● Task directions
Scanning the entries below, copy every line that contains the word "display".

● Data to process

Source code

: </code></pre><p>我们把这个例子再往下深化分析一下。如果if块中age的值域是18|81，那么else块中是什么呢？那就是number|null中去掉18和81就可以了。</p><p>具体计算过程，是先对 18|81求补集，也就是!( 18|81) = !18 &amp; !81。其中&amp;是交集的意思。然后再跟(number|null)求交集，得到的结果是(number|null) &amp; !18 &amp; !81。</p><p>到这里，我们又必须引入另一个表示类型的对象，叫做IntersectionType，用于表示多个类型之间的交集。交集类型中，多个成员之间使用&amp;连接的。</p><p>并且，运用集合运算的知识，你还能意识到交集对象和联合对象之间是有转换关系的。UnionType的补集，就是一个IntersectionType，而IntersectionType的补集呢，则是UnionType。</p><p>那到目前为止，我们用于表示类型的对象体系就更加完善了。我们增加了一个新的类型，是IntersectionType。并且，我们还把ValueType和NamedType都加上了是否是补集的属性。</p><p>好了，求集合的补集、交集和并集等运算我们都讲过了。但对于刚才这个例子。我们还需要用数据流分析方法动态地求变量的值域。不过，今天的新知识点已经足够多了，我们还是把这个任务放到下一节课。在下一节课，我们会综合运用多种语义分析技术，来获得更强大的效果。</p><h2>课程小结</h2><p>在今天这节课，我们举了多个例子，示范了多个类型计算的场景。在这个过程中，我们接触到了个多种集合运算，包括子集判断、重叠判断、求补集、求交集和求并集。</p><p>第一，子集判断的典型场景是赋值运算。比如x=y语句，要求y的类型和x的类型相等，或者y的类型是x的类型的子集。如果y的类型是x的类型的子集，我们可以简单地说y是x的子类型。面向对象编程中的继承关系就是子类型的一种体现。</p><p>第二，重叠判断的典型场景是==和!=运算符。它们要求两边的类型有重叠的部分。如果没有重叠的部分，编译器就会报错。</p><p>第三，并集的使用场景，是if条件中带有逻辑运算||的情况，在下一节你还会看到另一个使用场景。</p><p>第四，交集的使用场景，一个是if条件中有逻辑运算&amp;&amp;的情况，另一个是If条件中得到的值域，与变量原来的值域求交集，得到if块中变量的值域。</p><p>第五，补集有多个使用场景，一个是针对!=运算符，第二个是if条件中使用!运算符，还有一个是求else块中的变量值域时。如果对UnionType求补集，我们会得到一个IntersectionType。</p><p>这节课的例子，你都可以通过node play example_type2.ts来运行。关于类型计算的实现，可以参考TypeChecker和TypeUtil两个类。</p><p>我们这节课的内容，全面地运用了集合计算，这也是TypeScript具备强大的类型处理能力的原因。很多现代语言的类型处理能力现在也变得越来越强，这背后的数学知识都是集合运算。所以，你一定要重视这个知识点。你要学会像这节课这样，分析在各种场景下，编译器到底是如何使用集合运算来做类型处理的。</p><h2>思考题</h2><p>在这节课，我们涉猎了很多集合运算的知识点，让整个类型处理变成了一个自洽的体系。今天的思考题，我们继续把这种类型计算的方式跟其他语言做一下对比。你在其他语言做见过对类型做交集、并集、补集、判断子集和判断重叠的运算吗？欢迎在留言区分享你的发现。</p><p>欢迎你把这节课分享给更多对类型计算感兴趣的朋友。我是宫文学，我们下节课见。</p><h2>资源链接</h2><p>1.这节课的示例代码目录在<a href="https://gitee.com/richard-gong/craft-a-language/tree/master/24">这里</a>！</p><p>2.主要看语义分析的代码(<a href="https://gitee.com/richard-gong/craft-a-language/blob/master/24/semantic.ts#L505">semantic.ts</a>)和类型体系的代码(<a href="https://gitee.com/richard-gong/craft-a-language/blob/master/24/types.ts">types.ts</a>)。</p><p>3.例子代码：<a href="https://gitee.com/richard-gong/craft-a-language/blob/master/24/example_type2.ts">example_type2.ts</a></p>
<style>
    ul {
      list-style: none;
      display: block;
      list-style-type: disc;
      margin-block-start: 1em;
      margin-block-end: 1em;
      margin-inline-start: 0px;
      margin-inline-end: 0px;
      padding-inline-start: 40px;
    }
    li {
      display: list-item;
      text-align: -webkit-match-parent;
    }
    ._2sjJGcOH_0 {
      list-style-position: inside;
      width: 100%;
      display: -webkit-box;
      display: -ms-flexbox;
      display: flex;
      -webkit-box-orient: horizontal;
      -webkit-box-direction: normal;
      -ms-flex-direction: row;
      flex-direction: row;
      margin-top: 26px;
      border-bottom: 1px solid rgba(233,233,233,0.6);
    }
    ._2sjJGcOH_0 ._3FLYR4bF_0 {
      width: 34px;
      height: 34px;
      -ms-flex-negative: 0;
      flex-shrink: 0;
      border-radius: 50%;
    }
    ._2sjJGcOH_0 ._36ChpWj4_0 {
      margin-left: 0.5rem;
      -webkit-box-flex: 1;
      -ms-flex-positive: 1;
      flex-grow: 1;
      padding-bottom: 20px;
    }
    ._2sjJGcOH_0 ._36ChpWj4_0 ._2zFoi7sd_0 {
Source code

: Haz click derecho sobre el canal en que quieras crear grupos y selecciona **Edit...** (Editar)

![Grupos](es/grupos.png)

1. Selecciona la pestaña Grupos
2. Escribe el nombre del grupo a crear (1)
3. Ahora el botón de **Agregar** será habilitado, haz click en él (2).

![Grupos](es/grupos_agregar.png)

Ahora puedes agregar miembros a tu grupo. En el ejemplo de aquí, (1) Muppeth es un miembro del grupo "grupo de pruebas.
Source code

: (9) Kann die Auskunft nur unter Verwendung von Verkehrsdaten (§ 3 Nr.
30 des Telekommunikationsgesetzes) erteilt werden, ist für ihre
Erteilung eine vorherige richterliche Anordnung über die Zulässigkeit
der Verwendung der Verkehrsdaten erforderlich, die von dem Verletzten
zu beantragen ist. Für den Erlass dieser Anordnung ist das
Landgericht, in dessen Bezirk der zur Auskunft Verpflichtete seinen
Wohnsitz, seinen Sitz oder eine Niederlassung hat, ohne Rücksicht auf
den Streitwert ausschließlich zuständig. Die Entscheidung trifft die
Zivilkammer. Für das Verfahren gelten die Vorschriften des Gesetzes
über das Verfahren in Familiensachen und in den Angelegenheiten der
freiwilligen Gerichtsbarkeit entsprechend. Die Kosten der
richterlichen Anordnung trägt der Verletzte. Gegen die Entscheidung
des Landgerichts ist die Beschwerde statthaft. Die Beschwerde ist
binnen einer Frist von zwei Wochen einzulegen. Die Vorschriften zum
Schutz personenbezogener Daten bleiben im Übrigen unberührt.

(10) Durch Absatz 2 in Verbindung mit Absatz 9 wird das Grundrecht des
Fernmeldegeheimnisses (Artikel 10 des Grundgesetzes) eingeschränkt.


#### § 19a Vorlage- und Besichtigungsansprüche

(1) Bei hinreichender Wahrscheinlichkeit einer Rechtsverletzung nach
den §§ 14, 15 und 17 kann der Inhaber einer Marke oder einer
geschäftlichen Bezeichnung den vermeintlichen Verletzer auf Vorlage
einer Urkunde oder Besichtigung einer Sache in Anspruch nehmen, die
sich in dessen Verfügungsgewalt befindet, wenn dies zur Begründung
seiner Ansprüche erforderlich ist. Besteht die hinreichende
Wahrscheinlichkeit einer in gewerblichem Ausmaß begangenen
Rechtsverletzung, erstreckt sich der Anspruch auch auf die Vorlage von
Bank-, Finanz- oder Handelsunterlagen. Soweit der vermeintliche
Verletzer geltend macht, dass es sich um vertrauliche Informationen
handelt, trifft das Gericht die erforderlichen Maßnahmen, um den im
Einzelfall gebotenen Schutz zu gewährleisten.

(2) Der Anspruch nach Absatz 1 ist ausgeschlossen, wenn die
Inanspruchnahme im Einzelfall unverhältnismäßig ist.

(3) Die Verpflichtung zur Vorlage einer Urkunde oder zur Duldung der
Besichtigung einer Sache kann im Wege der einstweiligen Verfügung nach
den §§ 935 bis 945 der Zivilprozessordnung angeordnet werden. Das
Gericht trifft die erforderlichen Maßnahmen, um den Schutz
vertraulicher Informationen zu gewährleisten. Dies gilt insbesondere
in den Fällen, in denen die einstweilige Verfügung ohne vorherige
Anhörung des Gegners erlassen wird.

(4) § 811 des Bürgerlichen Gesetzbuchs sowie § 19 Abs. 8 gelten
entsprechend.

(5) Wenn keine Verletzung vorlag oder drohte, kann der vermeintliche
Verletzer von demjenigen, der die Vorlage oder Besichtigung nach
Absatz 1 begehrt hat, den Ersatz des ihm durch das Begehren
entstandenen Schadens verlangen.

● Response
      display: block;
      display: list-item;
      display: -webkit-box;
      display: -ms-flexbox;
      display: flex;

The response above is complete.